BEGIN EXERCISE DATA

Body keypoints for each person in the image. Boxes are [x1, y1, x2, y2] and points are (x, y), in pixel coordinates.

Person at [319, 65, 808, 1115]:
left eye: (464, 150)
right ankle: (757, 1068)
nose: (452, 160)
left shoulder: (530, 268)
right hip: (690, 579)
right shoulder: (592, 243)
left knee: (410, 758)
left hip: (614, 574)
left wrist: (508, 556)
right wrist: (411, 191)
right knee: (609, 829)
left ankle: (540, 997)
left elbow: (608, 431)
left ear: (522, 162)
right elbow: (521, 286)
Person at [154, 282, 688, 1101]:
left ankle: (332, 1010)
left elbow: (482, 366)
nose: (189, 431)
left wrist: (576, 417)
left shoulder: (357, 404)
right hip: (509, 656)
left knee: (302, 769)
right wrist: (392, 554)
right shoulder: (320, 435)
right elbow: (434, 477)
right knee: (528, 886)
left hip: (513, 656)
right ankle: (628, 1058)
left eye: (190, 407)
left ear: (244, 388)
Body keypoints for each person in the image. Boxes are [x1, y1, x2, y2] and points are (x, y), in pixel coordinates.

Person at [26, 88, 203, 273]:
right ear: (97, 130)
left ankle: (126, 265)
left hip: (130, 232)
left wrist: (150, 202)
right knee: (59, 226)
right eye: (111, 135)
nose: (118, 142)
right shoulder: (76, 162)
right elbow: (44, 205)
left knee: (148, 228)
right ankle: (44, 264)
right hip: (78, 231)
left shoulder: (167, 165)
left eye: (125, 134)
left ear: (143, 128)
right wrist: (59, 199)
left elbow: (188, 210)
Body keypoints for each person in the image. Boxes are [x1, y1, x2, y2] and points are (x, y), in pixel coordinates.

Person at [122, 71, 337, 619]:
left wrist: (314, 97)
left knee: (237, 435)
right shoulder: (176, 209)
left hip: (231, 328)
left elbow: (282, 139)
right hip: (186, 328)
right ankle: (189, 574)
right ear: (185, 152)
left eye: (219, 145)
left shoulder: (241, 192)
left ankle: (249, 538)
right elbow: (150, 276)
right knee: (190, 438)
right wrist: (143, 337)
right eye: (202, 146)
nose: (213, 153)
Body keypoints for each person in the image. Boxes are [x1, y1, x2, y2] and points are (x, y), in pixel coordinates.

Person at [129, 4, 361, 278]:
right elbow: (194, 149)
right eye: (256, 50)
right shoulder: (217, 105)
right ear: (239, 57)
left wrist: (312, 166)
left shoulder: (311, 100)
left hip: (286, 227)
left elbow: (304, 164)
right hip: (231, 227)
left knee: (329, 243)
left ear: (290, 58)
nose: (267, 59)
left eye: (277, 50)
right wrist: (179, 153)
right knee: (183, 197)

END EXERCISE DATA

EXERCISE INSTRUCTIONS:
For this exercise, restate every record word for word.

TASK RESULT:
Body keypoints for each person in the image. Boxes are [x1, y1, x2, y2] and points are (x, y), in pixel coordinates.

Person at [319, 65, 808, 1115]:
left eye: (464, 150)
right ankle: (757, 1068)
nose: (452, 160)
left shoulder: (530, 268)
right hip: (690, 579)
right shoulder: (592, 243)
left knee: (410, 758)
left hip: (614, 574)
left wrist: (508, 556)
right wrist: (411, 191)
right knee: (609, 829)
left ankle: (540, 997)
left elbow: (608, 431)
left ear: (522, 162)
right elbow: (521, 286)
Person at [154, 282, 688, 1101]:
left ankle: (332, 1010)
left elbow: (482, 366)
nose: (189, 431)
left wrist: (576, 417)
left shoulder: (357, 404)
right hip: (509, 656)
left knee: (302, 769)
right wrist: (392, 554)
right shoulder: (320, 435)
right elbow: (434, 477)
right knee: (528, 886)
left hip: (513, 656)
right ankle: (628, 1058)
left eye: (190, 407)
left ear: (244, 388)
Body keypoints for each person in the image. Boxes are [x1, y1, x2, y2] and points are (x, y), in pixel coordinates.

Person at [26, 88, 203, 273]:
right ear: (97, 130)
left ankle: (126, 265)
left hip: (130, 232)
left wrist: (150, 202)
right knee: (59, 226)
right eye: (111, 135)
nose: (118, 142)
right shoulder: (76, 162)
right elbow: (44, 205)
left knee: (148, 228)
right ankle: (44, 264)
right hip: (78, 231)
left shoulder: (167, 165)
left eye: (125, 134)
left ear: (143, 128)
right wrist: (59, 199)
left elbow: (188, 210)
Body keypoints for each person in the image. Boxes are [x1, y1, x2, y2] and points are (x, y), in pixel coordinates.

Person at [122, 71, 337, 619]:
left wrist: (314, 97)
left knee: (237, 435)
right shoulder: (176, 209)
left hip: (231, 328)
left elbow: (282, 139)
right hip: (186, 328)
right ankle: (189, 574)
right ear: (185, 152)
left eye: (219, 145)
left shoulder: (241, 192)
left ankle: (249, 538)
right elbow: (150, 276)
right knee: (190, 438)
right wrist: (143, 337)
right eye: (202, 146)
nose: (213, 153)
Body keypoints for each person in the image. Boxes are [x1, y1, x2, y2] and points are (x, y), in pixel coordinates.

Person at [129, 4, 361, 278]:
right elbow: (194, 149)
right eye: (256, 50)
right shoulder: (217, 105)
right ear: (239, 57)
left wrist: (312, 166)
left shoulder: (311, 100)
left hip: (286, 227)
left elbow: (304, 164)
right hip: (231, 227)
left knee: (329, 243)
left ear: (290, 58)
nose: (267, 59)
left eye: (277, 50)
right wrist: (179, 153)
right knee: (183, 197)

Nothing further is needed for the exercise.